Masterton District Council is owning up to a street sign slip-up that saw a 19th-century New Zealand Prime Minister’s name spelt incorrectly.

The council posted a photo of a misspelt Ballance St sign on its Facebook page, stating that the installation of a replacement sign had “suffered a slight hiccup on the spelling front”.

The sign omitted an L to read “Balance St”.

“Rest assured, we’ll be replacing it in the very near future,” the council said.

The council’s style guide for road and street names stated that names should “be easy to spell and pronounce” and “be correctly spelt”.

The sign was installed on May 22 as a replacement for a missing sign at the intersection with Ngaumutawa Rd.

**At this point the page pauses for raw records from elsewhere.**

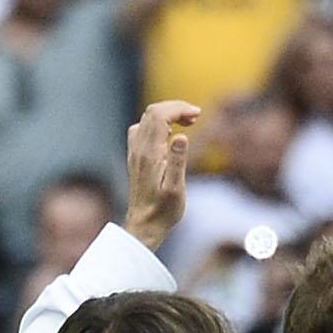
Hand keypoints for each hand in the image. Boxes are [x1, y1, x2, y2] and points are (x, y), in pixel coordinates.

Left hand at [124, 100, 199, 250]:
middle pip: (153, 112)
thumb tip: (182, 136)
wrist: (144, 224)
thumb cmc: (163, 211)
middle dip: (175, 108)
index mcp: (150, 154)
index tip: (197, 114)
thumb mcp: (176, 189)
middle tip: (195, 117)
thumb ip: (177, 161)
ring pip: (148, 118)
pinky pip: (144, 127)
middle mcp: (139, 148)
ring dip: (168, 114)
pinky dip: (159, 123)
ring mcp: (135, 150)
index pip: (160, 115)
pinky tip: (170, 133)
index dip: (179, 108)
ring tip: (187, 123)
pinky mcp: (135, 155)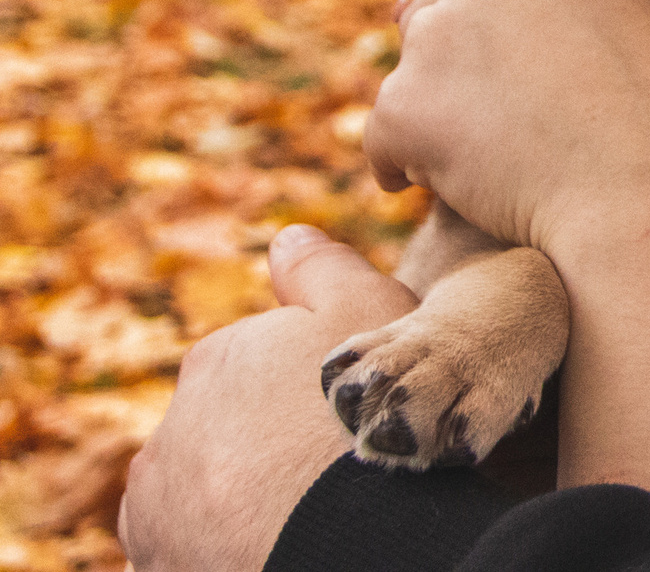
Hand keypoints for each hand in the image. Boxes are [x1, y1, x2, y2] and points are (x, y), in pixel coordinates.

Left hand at [121, 227, 412, 571]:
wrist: (341, 540)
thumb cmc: (365, 417)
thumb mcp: (368, 312)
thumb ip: (322, 269)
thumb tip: (284, 237)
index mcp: (217, 358)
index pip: (258, 366)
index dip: (309, 388)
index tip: (346, 413)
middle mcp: (172, 425)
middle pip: (225, 427)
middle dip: (263, 442)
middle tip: (323, 465)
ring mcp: (157, 501)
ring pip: (201, 489)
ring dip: (235, 496)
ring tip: (298, 510)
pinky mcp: (155, 560)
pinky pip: (186, 545)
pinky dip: (217, 543)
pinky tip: (266, 541)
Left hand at [367, 0, 649, 259]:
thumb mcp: (623, 6)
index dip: (461, 4)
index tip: (461, 45)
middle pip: (428, 13)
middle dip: (446, 62)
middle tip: (497, 118)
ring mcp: (436, 31)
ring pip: (408, 79)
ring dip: (437, 116)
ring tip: (500, 159)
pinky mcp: (403, 104)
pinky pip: (385, 142)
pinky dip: (407, 167)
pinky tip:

A council spokesperson said the error came to the council’s attention last week.

“We have asked the contractor to replace the sign as a priority – probably in the next couple of weeks.”

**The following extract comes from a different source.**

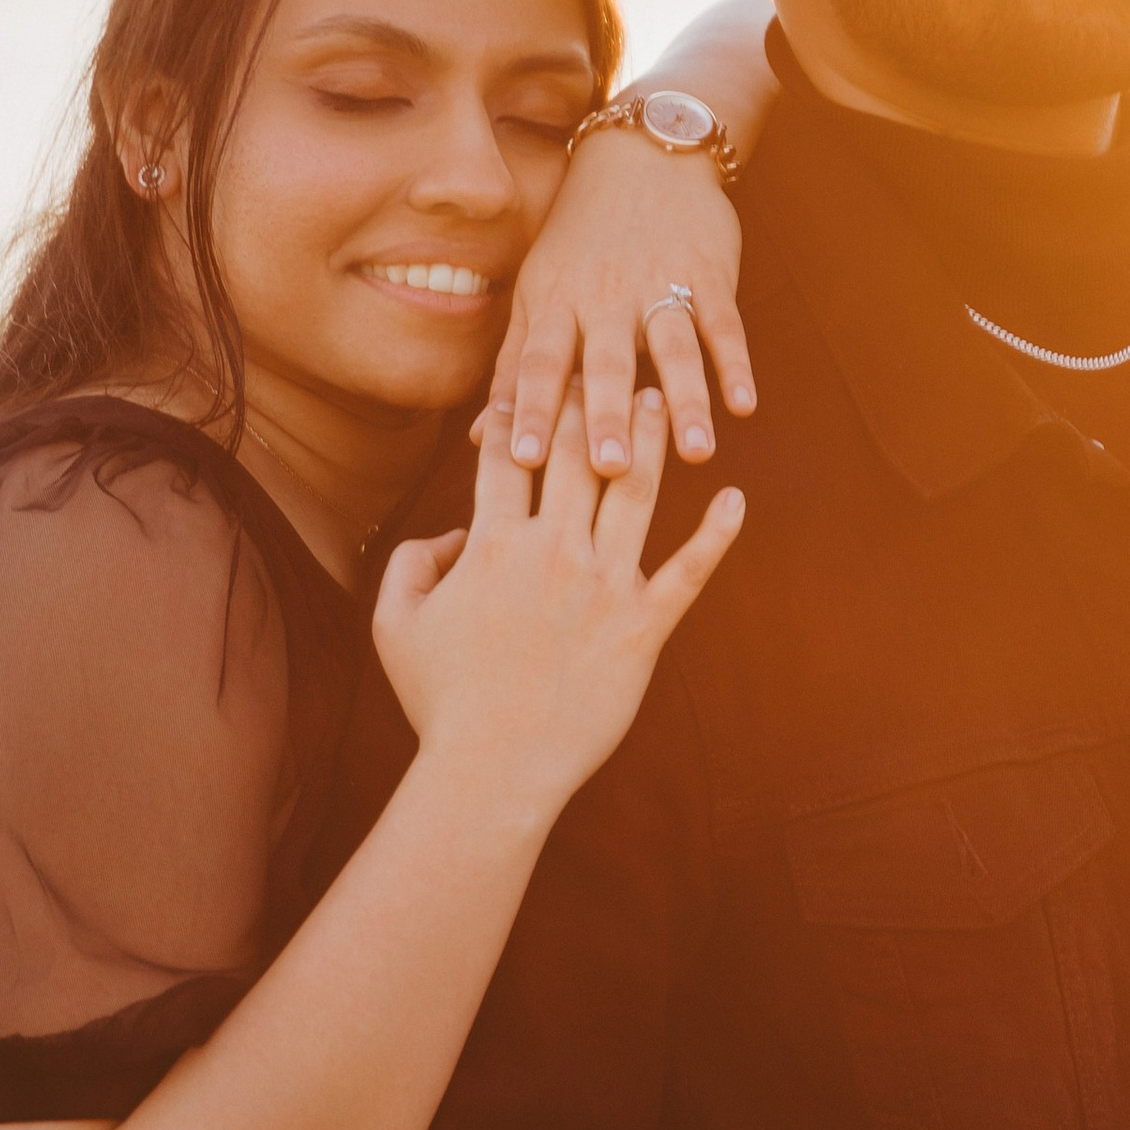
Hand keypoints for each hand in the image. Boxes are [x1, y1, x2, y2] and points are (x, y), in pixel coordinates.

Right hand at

The replacement sign would cost the council $110.

In the meantime, the misspelt sign had disappeared from the intersection with Ngaumutawa Rd.

Other signs along Ballance St were spelt correctly.

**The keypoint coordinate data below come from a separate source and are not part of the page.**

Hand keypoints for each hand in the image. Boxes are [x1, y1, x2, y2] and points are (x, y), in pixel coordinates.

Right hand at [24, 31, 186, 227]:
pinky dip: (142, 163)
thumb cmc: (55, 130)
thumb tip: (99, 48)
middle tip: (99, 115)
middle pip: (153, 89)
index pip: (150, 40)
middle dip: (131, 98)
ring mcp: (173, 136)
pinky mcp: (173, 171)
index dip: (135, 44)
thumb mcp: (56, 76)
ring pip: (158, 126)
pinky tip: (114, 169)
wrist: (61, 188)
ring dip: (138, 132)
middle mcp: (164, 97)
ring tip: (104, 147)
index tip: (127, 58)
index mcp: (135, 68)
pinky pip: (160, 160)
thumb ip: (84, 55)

Irish-born John Ballance was Prime Minister of New Zealand from 1890 until his death in 1893.

He was remembered not only with streets in Masterton, Wellington, Christchurch, and other towns across New Zealand but also with the farming area of Ballance between Pahiatua and Palmerston North.

According to Te Ara Encyclopedia, Ballance was a supporter of the women’s suffrage movement, influenced by the views of his wife, Ellen.

In a speech in the House of Representatives in 1890, he said, “I believe in the absolute equality of the sexes, and I think they should be in the enjoyment of equal privileges in political matters.”

However, when the House passed electoral bills in 1892 that would have enfranchised all adult women, Ballance sought to delay its implementation until after the 1893 election, believing that the women’s vote would not be in the Liberal Party’s favour.